**Exercise set**
• A. In the listing, copy out verbatim everything from the line containing "purple rectangle: rotated 9" down to the line containing "pink L-shape: moved 8 px right, 7 px down", keeping both of those lines and omitting the picture lines.
• B. Pick up the golf match story after its final sentence and write what comes next.

**Text provided**
——
Minton was already putting an imagined drive some three hundred yards down the fairway, ‘It shouldn’t be that difficult, should it?’ Kent was twitching his driver, much as you would if you were about to use it to kill a snake.

Minton smiled, shaking his head.

‘It shouldn’t be. But it is.’

Kent smiled, weakly.

‘May the best man win.’

And slowly began to wrap his driver round his neck.

Wound as tight as a guitar string, Kent took a Mulligan on the first shot. He sliced his second; several shots later his approach landed in sand. On the other hand, Minton’s drive sailed slightly left. He parred the hole. Kent three-putted for an eight. As they left the green, he turned to Minton and said cheerfully, ‘I believe that good shots end up one foot from the hole and lucky shots go in.’

Minton appeared to think about this for a moment. It clearly wasn’t a saying that struck too much of a chord with the pro.

‘OK. One down.’

Jeff Minton, director of golf for La Costa Resort, is a former player on the Hogan Golf Tour and a Class A PGA Professional. He began playing the sport at age 13. ‘Every job I’ve ever had involved golf.’ His experience also includes a stint as head golf professional at the Lodge at Ventana Canyon in Tucson, Arizona.

At 6’3” Kent Nelson has an all-around sports background. He began his athletic career as quarterback of his high school football team and was a baseball pitcher. His real athletic prowess was on the basketball court, however, and in the 60s played well enough to shoot hoops against the world-renowned Harlem Globetrotters. But having natural athletic ability and being a natural golfer are as different as a hook and a slice. To make matters worse, he’s self-taught and that – compounded with a commitment to play regularly once every six months) – hasn’t been a formula that’s served this golfing dabbler too well.
——
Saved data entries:
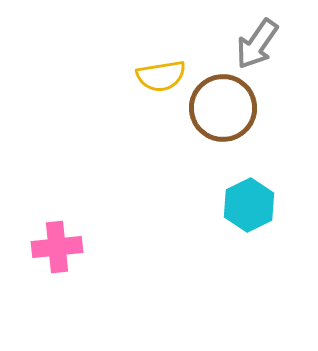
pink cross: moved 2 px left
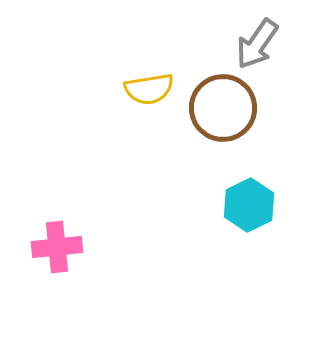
yellow semicircle: moved 12 px left, 13 px down
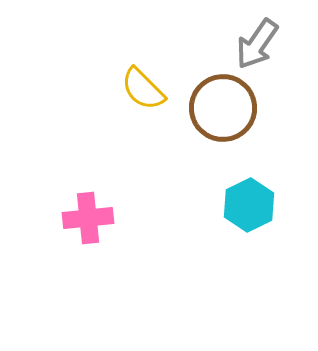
yellow semicircle: moved 6 px left; rotated 54 degrees clockwise
pink cross: moved 31 px right, 29 px up
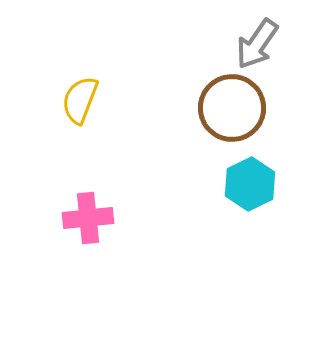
yellow semicircle: moved 63 px left, 11 px down; rotated 66 degrees clockwise
brown circle: moved 9 px right
cyan hexagon: moved 1 px right, 21 px up
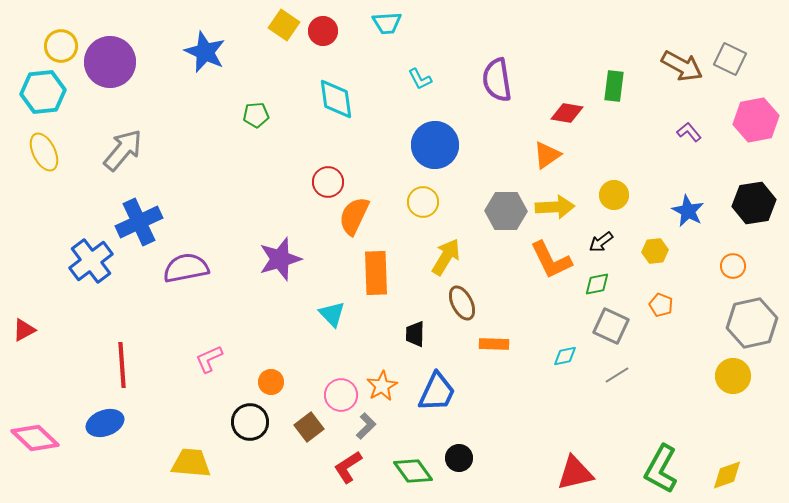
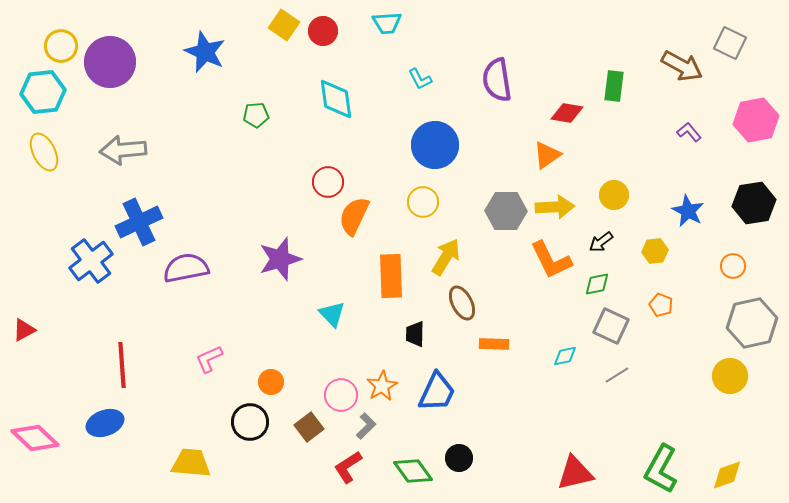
gray square at (730, 59): moved 16 px up
gray arrow at (123, 150): rotated 135 degrees counterclockwise
orange rectangle at (376, 273): moved 15 px right, 3 px down
yellow circle at (733, 376): moved 3 px left
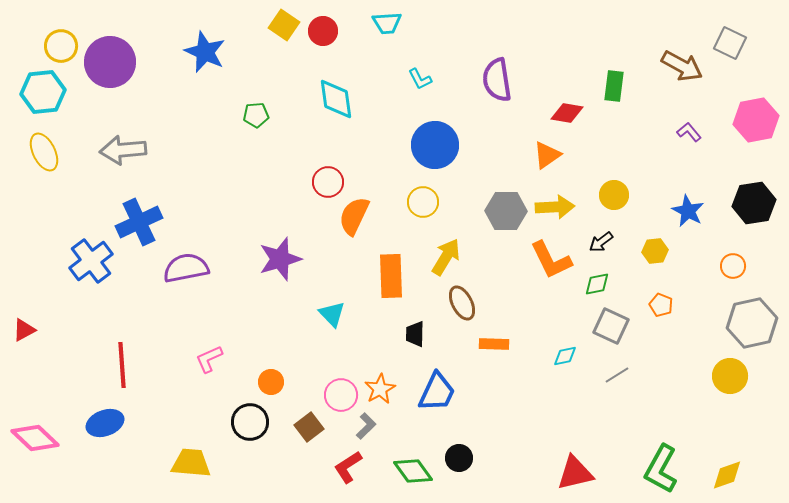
orange star at (382, 386): moved 2 px left, 3 px down
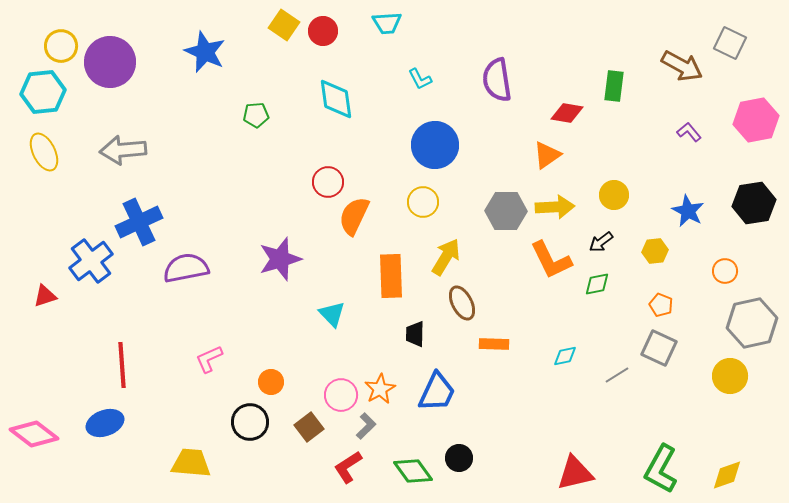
orange circle at (733, 266): moved 8 px left, 5 px down
gray square at (611, 326): moved 48 px right, 22 px down
red triangle at (24, 330): moved 21 px right, 34 px up; rotated 10 degrees clockwise
pink diamond at (35, 438): moved 1 px left, 4 px up; rotated 6 degrees counterclockwise
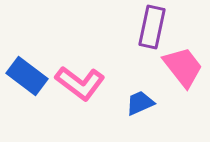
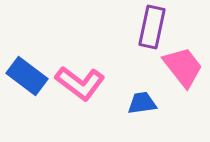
blue trapezoid: moved 2 px right; rotated 16 degrees clockwise
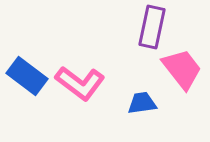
pink trapezoid: moved 1 px left, 2 px down
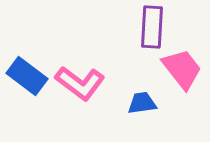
purple rectangle: rotated 9 degrees counterclockwise
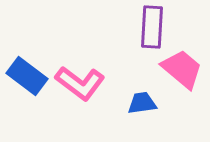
pink trapezoid: rotated 12 degrees counterclockwise
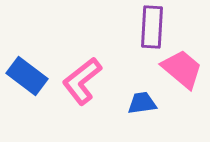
pink L-shape: moved 2 px right, 2 px up; rotated 105 degrees clockwise
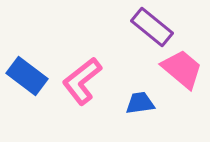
purple rectangle: rotated 54 degrees counterclockwise
blue trapezoid: moved 2 px left
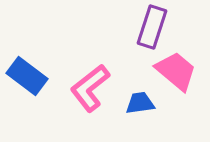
purple rectangle: rotated 69 degrees clockwise
pink trapezoid: moved 6 px left, 2 px down
pink L-shape: moved 8 px right, 7 px down
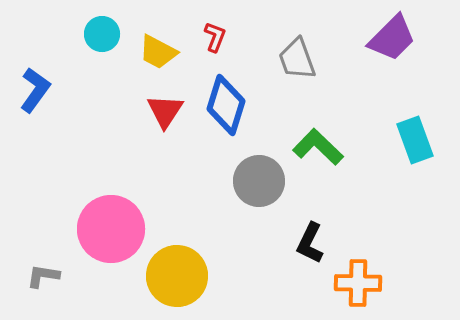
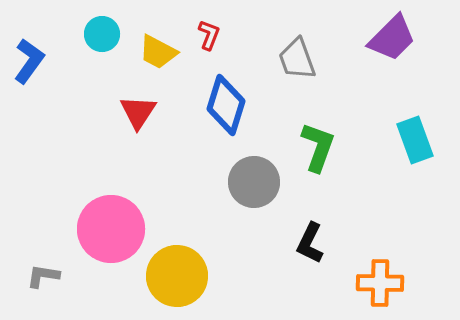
red L-shape: moved 6 px left, 2 px up
blue L-shape: moved 6 px left, 29 px up
red triangle: moved 27 px left, 1 px down
green L-shape: rotated 66 degrees clockwise
gray circle: moved 5 px left, 1 px down
orange cross: moved 22 px right
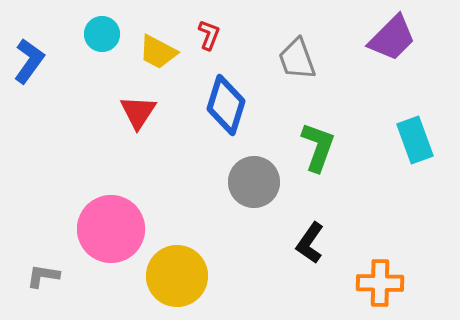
black L-shape: rotated 9 degrees clockwise
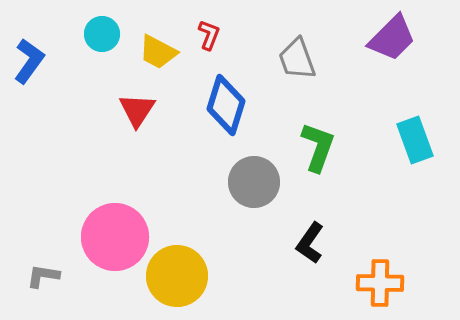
red triangle: moved 1 px left, 2 px up
pink circle: moved 4 px right, 8 px down
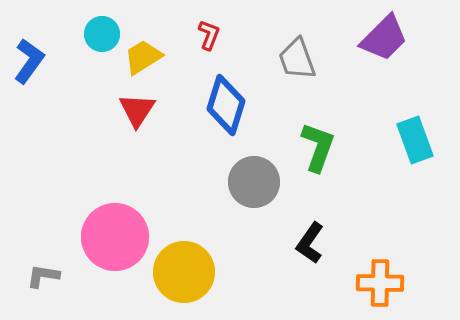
purple trapezoid: moved 8 px left
yellow trapezoid: moved 15 px left, 5 px down; rotated 120 degrees clockwise
yellow circle: moved 7 px right, 4 px up
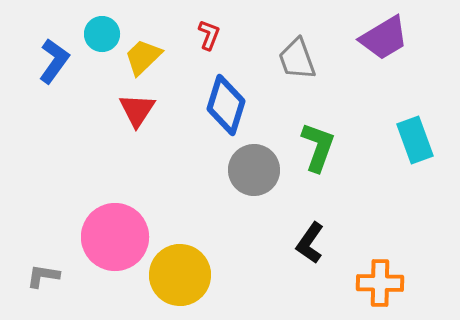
purple trapezoid: rotated 14 degrees clockwise
yellow trapezoid: rotated 12 degrees counterclockwise
blue L-shape: moved 25 px right
gray circle: moved 12 px up
yellow circle: moved 4 px left, 3 px down
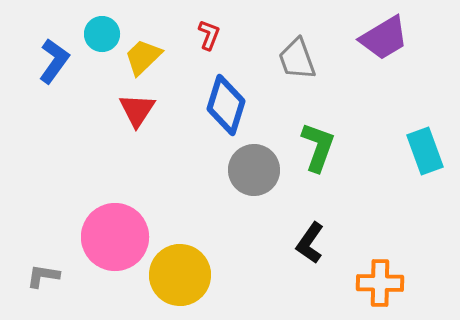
cyan rectangle: moved 10 px right, 11 px down
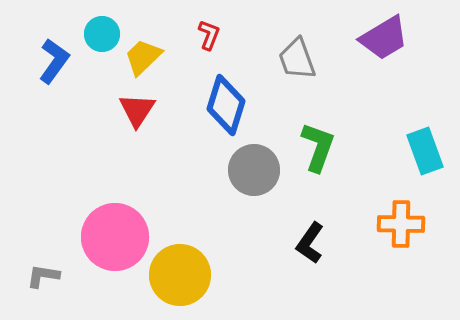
orange cross: moved 21 px right, 59 px up
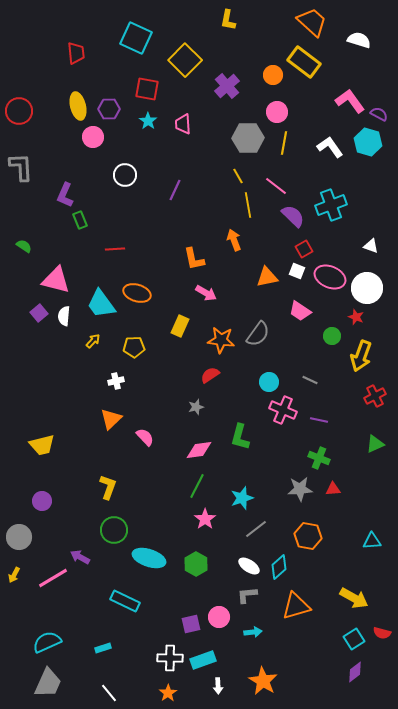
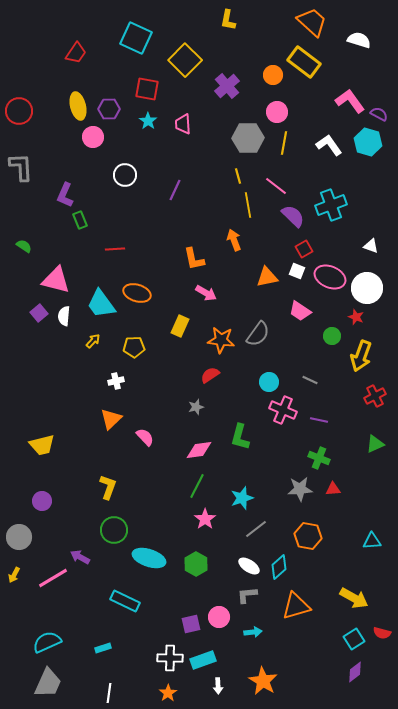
red trapezoid at (76, 53): rotated 40 degrees clockwise
white L-shape at (330, 147): moved 1 px left, 2 px up
yellow line at (238, 176): rotated 14 degrees clockwise
white line at (109, 693): rotated 48 degrees clockwise
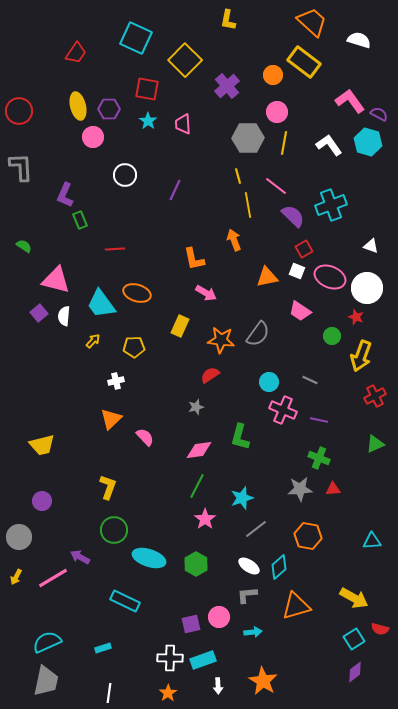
yellow arrow at (14, 575): moved 2 px right, 2 px down
red semicircle at (382, 633): moved 2 px left, 4 px up
gray trapezoid at (48, 683): moved 2 px left, 2 px up; rotated 12 degrees counterclockwise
——
**Answers**
• A.
purple rectangle: rotated 9 degrees counterclockwise
pink trapezoid: rotated 12 degrees counterclockwise
pink L-shape: moved 2 px right, 2 px up; rotated 105 degrees clockwise
purple rectangle: rotated 54 degrees counterclockwise
blue trapezoid: moved 2 px left
purple rectangle: rotated 69 degrees clockwise
pink trapezoid: moved 6 px left, 2 px down
pink L-shape: moved 8 px right, 7 px down

• B.
However, back to the golf.

The first hole out of the way and not a bad eight to boot, Kent seemed more assured on the next. A par three.

Using his 6-iron – the same club selected by Tiger in tournament play to hit 220 yards on the hole – Kent’s ball traveled about one hundred and fifty yards.

‘That’s better. Good job,’ said Minton, a sentiment probably not shared by the birds now scrambling to get out of the tree Kent’s ball had thudded into.

Encouraged by this compliment, Kent seemed to stand taller. He adjusted his hat with a new-found confidence, returned to his cart and sped past the exclusive chateau-like dwellings perched on an adjacent hillside. He double-bogeyed the hole.

At five hundred and seven yards, the 12th hole, a par-5, challenged yet intrigued Kent, much as the Grand Canyon appealed to Evil Knievel. As it happened, the drive didn’t entirely match his enthusiasm and ended up between two tall trees. That said, skillful use of his 5-iron, nicknamed his ‘go-to’ club, put him safely back on the fairway. Minutes later, remarkably, he guided a 50-foot putt within two feet of the hole, only to rim the cup with the next shot, missing his chance to bogey the course’s second longest hole.

Undeterred, he marched on to the next tee. Of such stuff are heroes made.

The 12th wasn’t too bad. Kent didn’t win it but his ego was, by now, clearly on something of a roller coaster ride. Feeling mighty good on one hole, lousy on the next. On the 13th, sure, the drive went straight down the middle. Problem was it was parallel to the ground and no more than three inches above it. His second sought the rough with all the determination of a horse galloping back to the barn.

And his attempt to return to the fairway was near fatal. He hit the ball well enough but it went straight into a tree, ricocheted furiously backwards and very nearly took the head off this Babe Ruth wannabe slogger.

Still, never say die. The par-3 14th hole held great promise. It’s where Scott McCarron once holed out in one. And if Scott could do it, why not Kent? Scott had been playing two hundred and eleven yards from the gold tees. Kent was looking at a mere one hundred and seventy. Scott had used a 6-iron. Kent used a five wood. You know what’s coming. Scott scored one. Kent penned a five on his card.

But Minton, at least, hadn’t given up on Kent, despite every temptation to do so. As they walked to the 15th, Kent gloomily turned to the pro.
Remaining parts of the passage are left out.